L’intervista

Il filosofo sarà questa sera (9 ottobre) al Dim di Castelnuovo del Garda a presentare il suo libro: un ritratto dedicato al pittore olandese




Massimo Cacciari e l'opera di Van Gogh «Campo di grano con volo di corvi», 1890


Massimo Cacciari e l’opera di Van Gogh «Campo di grano con volo di corvi», 1890




Massimo Cacciari e l'opera di Van Gogh «Campo di grano con volo di corvi», 1890


Massimo Cacciari e l’opera di Van Gogh «Campo di grano con volo di corvi», 1890

«Nessuno come Van Gogh ha visto la tragica letizia del colore, l’immortalità della cosa nell’estremo della sua facies patibilis, la sua eternità in uno con la sua natura terrestre. Solo nutrendosi di essa il nostro esserci può credersi indistruttibile». Sono le parole di Massimo Cacciari nell’Avvertenza del suo libro «Van Gogh. Per un autoritratto» (Morcelliana): una lettura della straordinaria opera dell’artista olandese alla luce delle «categorie» filosofiche, che regala un viaggio attraverso i simboli, i paesaggi, gli autoritratti, gli oggetti dipinti, i colori di uno dei pittori più amati, commentata dal filosofo e illustrata con ampio apparato di immagini. E proprio con questo suo libro, Cacciari sarà il primo ospite della rassegna Dim Incontra, organizzata da Fondazione Aida e dal Comune di Castelnuovo del Garda: stasera alle 21 sarà al teatro Dim in dialogo con Chiara Trotti.

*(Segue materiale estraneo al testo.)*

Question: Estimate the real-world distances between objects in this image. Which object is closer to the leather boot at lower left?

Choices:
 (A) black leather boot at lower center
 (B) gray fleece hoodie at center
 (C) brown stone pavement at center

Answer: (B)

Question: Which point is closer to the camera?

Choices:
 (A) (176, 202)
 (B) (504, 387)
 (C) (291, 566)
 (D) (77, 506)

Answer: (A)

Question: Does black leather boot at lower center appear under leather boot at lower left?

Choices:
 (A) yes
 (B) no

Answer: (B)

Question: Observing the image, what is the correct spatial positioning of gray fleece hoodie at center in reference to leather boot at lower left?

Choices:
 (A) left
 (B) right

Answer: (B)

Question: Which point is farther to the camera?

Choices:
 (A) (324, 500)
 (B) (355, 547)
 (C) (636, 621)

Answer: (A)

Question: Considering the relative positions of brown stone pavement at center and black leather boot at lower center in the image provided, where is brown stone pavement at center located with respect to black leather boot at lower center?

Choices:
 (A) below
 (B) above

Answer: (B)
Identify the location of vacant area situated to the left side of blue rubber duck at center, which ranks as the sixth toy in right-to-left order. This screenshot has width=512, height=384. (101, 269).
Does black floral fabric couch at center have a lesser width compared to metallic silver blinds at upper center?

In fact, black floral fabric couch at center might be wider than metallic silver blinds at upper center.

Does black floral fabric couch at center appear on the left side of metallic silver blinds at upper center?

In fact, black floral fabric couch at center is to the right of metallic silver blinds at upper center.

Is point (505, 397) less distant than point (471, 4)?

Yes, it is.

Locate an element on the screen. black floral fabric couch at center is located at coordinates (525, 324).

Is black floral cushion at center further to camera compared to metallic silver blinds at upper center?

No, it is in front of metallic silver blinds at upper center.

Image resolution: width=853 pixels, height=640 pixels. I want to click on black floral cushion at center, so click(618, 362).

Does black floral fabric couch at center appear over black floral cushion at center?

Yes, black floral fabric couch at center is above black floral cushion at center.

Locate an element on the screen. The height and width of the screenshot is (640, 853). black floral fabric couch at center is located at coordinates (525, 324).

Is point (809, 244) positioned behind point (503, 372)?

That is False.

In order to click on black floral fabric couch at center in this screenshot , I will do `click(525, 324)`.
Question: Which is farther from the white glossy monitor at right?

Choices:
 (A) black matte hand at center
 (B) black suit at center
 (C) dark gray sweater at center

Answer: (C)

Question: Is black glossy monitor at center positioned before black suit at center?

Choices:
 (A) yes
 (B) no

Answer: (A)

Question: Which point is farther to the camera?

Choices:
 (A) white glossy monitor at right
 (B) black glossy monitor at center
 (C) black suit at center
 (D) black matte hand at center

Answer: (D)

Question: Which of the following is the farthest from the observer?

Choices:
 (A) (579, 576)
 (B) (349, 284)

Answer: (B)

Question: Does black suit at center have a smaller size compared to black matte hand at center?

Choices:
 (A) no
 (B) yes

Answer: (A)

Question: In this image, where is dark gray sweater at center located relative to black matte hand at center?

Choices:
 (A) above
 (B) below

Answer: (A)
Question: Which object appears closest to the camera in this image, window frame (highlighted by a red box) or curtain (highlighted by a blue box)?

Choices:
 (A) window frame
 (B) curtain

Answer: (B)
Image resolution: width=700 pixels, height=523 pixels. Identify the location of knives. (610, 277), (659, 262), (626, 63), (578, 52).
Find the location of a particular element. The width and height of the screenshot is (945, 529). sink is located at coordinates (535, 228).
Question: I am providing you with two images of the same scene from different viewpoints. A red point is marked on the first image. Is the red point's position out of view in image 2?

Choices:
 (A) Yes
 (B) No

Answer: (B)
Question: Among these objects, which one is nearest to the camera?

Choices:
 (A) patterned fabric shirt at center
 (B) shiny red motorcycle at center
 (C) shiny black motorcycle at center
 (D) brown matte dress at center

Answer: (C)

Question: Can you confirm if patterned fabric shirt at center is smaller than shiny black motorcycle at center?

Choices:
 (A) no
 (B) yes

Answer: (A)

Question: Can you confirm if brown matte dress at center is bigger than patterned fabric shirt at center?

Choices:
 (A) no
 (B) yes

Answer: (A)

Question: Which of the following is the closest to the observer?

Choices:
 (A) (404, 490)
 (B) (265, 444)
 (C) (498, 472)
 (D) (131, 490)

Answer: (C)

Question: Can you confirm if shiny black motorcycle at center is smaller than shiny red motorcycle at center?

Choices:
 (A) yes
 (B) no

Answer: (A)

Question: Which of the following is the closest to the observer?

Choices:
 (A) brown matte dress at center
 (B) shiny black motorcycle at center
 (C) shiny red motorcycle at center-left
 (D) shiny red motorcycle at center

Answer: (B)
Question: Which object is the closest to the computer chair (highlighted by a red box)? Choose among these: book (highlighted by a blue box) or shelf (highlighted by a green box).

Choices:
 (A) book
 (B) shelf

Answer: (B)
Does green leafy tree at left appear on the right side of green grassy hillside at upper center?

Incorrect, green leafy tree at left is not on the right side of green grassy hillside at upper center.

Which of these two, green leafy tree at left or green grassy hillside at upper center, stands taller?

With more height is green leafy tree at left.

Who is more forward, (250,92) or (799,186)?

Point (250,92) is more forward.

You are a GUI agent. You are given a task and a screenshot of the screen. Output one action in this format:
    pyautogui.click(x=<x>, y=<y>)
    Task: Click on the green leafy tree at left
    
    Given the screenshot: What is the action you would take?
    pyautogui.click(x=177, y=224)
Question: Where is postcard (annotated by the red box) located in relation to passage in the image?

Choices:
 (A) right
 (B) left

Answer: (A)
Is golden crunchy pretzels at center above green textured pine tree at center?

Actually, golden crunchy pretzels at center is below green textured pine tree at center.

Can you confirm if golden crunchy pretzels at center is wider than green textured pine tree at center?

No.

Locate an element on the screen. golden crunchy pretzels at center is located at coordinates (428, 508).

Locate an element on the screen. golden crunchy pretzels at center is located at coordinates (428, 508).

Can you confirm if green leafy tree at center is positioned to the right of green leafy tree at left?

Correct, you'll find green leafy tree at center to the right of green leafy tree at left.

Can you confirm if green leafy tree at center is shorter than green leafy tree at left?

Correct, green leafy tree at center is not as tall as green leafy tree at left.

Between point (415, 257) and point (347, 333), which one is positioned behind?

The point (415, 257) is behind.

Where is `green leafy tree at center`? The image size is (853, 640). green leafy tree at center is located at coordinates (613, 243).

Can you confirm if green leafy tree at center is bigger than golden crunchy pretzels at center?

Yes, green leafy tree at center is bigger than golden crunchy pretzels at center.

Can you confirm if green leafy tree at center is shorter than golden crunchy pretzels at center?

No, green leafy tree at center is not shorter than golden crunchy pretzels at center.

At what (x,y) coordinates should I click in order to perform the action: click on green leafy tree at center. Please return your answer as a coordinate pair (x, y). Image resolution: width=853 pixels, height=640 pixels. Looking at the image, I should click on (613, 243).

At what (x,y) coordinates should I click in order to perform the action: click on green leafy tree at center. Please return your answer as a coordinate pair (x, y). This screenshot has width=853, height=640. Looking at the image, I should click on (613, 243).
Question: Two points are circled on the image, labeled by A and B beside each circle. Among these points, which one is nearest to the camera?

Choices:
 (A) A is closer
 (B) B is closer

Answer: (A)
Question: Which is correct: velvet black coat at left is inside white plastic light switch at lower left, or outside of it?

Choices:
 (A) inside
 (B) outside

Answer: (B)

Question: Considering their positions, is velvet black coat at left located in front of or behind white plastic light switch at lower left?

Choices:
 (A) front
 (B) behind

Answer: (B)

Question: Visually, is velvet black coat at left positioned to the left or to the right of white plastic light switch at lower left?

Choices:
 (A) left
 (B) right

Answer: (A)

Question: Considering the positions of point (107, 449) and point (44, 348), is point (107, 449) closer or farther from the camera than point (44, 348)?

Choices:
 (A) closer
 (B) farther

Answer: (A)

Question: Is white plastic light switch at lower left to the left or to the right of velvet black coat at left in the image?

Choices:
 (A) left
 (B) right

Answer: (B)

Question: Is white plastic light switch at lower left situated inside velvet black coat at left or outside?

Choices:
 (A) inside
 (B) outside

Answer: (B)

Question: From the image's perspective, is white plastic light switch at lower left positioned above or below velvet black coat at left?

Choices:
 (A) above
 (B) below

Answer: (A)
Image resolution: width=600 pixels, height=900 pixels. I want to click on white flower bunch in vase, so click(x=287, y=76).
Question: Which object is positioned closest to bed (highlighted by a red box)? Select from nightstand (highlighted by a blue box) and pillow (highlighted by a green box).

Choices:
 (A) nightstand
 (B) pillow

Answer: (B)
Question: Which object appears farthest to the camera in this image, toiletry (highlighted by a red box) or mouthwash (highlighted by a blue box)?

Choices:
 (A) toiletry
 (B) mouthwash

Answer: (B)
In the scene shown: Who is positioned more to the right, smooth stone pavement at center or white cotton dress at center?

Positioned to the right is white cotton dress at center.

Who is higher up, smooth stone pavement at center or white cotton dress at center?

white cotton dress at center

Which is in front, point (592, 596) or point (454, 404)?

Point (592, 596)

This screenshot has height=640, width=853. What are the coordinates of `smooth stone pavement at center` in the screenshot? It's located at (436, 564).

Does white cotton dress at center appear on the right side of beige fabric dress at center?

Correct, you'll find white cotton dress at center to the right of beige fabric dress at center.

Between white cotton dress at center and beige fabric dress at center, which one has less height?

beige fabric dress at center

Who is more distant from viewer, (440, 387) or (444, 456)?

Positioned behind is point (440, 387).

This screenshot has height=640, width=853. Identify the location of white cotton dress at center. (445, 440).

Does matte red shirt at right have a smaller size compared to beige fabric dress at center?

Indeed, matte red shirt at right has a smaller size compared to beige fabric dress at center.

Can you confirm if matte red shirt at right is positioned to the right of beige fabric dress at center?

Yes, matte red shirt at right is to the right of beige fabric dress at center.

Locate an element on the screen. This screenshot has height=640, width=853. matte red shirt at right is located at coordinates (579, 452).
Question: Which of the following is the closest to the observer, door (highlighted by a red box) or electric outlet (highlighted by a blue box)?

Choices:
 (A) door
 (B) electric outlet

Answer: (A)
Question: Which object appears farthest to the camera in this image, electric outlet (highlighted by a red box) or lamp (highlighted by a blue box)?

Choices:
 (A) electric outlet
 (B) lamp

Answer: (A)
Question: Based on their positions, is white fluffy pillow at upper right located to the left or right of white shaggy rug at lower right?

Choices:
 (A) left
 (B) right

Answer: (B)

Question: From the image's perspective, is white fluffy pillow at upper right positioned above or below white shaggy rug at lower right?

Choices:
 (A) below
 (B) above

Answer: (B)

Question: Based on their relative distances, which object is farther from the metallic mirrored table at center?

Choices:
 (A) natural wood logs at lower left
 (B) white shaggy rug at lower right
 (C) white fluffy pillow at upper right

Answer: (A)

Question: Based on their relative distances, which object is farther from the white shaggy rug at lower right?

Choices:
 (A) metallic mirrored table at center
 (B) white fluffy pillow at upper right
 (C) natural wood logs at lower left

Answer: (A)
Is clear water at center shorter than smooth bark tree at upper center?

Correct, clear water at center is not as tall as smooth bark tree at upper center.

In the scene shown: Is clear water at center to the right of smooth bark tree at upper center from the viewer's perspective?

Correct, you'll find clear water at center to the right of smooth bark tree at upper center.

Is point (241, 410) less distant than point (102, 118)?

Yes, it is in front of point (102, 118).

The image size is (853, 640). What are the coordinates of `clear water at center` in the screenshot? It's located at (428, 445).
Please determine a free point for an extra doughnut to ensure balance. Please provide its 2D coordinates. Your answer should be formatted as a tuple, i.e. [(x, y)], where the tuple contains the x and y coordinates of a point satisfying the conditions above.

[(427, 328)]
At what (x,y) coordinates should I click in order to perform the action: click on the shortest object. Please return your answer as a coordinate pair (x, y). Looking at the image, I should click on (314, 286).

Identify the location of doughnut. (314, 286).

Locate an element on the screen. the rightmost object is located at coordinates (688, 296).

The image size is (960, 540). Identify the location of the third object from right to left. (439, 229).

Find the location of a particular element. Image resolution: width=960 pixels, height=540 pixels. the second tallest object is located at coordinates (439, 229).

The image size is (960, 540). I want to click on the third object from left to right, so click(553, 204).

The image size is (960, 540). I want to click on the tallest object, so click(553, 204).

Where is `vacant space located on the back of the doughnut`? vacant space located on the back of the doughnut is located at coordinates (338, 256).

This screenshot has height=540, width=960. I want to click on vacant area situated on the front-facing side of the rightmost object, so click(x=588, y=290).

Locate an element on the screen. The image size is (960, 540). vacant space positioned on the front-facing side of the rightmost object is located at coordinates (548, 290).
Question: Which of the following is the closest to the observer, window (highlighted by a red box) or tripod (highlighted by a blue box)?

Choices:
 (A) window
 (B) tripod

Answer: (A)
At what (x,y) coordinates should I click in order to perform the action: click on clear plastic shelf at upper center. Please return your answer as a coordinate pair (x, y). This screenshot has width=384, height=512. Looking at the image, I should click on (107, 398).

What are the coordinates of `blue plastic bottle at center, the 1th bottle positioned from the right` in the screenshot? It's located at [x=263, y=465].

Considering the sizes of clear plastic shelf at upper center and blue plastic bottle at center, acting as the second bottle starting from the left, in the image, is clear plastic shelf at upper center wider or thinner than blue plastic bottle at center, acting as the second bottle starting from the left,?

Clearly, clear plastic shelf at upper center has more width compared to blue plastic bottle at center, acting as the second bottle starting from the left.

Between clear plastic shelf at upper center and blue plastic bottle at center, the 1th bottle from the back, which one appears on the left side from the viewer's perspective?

Questo di Cacciari è un libro intenso, capace di coniugare rigore filosofico e sensibilità artistica, che riflette sull’essenza dell’arte, sul genio creativo e sull’inquietudine interiore che attraversa l’intera produzione di Van Gogh, in un dialogo tra pensiero e immagine, parola e colore.

Lo sguardo del filosofo e l’operare dell’artista. Professore, che cosa hanno in comune?

La filosofia interpreta i linguaggi, la pittura è uno dei linguaggi dell’arte, che alla filosofia offre un territorio in cui muoversi. Del resto questo, diciamo, interesse per l’arte figurativa mi accompagna da tempo: i linguaggi sono letture dell’esistenza.

Lei dice che Van Gogh è una presenza straordinaria, nel senso di unica, differente, nel quadro dell’arte moderna e contemporanea. In che senso?

Van Gogh è quasi sempre assimilato alle tendenze fondamentali dell’arte contemporanea, ma in realtà è un’assoluta eccezione. Una presenza solitaria, unica. Non inquadrabile in nessuna corrente pittorica. Perché Vincent Van Gogh prima ancora di dipingere si interroga sul significato dell’esistenza, del proprio essere nel mondo e dell’incapacità di aderirne. Tutta l’arte moderna tende all’astrattismo nelle sue correnti fondamentali: significa una radicale messa in dubbio della cosa in sè. Accade sia nella prospettiva neo espressionista che nell’astrattismo di Mondrian, ma era così anche nell’impressionismo. Tutto al contrario Van Gogh vuole entrare a far parte della cosa, prova passione per la cosa. La realtà insomma non è un prodotto della sua immaginazione o delle sue impressioni. Un sole è veramente un sole, ha una consistenza solare che si vede in alcune delle sue opere, in certi grandi paesaggi, pensiamo ai cieli costellati di astri, galassie, ebbene questa realtà è vista sotto l’aspetto dell’eternità e nello stesso tempo è compatita dall’autore. Gli impressionisti nella natura vedono il proprio modo di percepirla. Soltanto Van Gogh ha questa vera empatia con la cosa.

Forma e colori: che cosa dicono in Van Gogh?

Quella di Van Gogh è pittura della dissonanza. Sia il colore che le forme non sono mai composti, ma tormentati. In lui non c’è nessuna teoria dei colori volta a stabilirne l’armonicità, c’è invece il contrasto netto, radicale a volte, tra colore caldo e freddo.

C’è un quadro emblematico di tutto questo?

Forse qualche cielo di notte dove si vede che tutto il cosmo è tormento e nello stesso tempo energia che si ricrea. La cosa si origina e si trasforma sempre nel tormento.